Peel Hunt profits decimated by lack of City deals

1 December 2022, 08:20

The London skyline
Peel Hunt financials. Picture: PA

The broker reported interim pre-tax profits tumbling 99.7% to £100,000, with revenues down 42.4% to £41.1 million.

City broker Peel Hunt has revealed that half-year profits crashed to just £100,000 due to a dearth of deals and flotations on the London market and as economic woes hammered investor confidence.

The group reported pre-tax profits tumbling 99.7% from £29.5 million a year earlier, with revenues down 42.4% to £41.1 million in the six months to September 30 as the group blamed a “multi-decade low for equity capital markets activity”.

It said there were only five UK stock market listings in the first half of 2022, compared with 37 a year earlier, with just 97 equity capital markets deals raising £7.9 billion across the whole market, versus 257 deals raising £28.5 billion a year ago.

Peel Hunt chief executive Steven Fine said: “Challenging market conditions have persisted throughout our first half as the macroeconomic and geopolitical backdrop has continued to have an adverse impact on markets and investor sentiment.”
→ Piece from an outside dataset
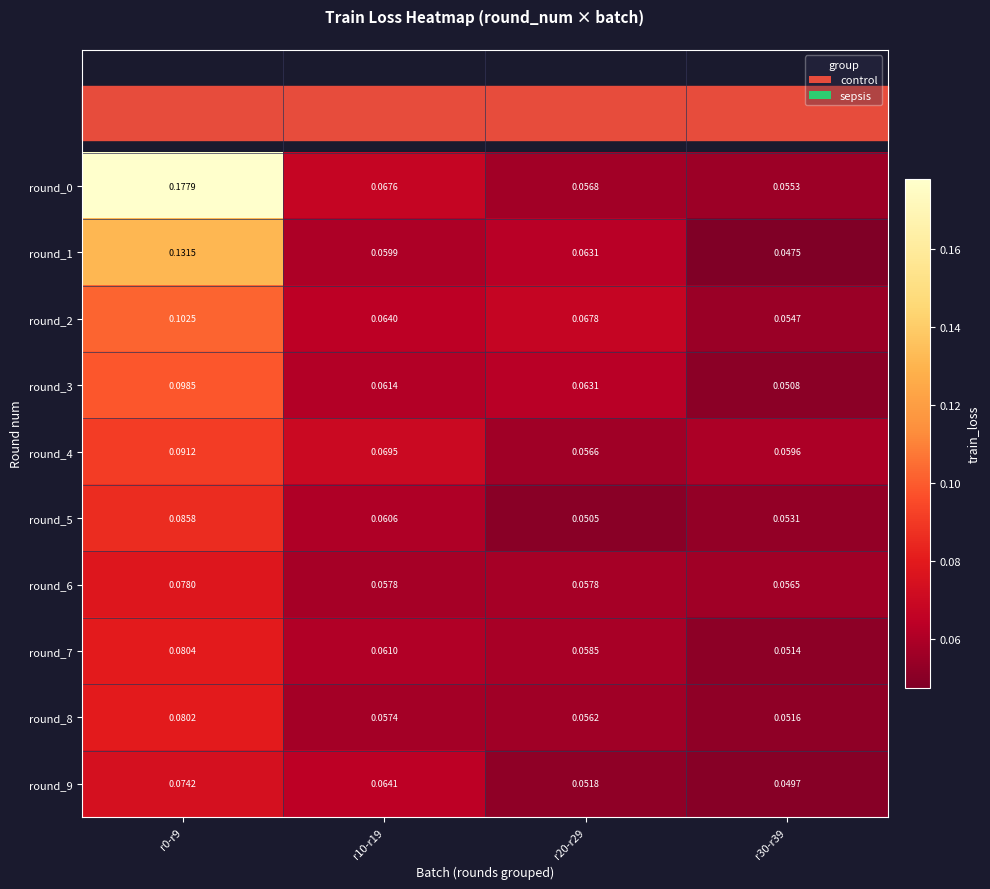

Is the value of round_6 at r0-r9 greater than the value of round_2 at r20-r29?

Yes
He said tougher trading comes as big institutional investors have been building up cash positions and retail investors are “being more cautious as equity markets responded to rising inflation, the cost-of-living crisis and the possibility of a lengthy UK recession”.

Rising interest rates – which have jumped to 3% since last December as the Bank of England battles to rein in soaring inflation – are also weighing on activity.

Peel Hunt noted a pick-up in market activity in the first few weeks of its second half, but warned “in the short term the outlook for capital markets and transactional activity remains challenging”.

It is hoping that a raft of firms needing to refinance their debts in the face of rising rates and challenging conditions will help provide a fillip.

“Whilst we expect that private capital will continue to be a valuable source of funding for UK companies, a repricing of debt should drive a resurgence in public equity finance,” the group said.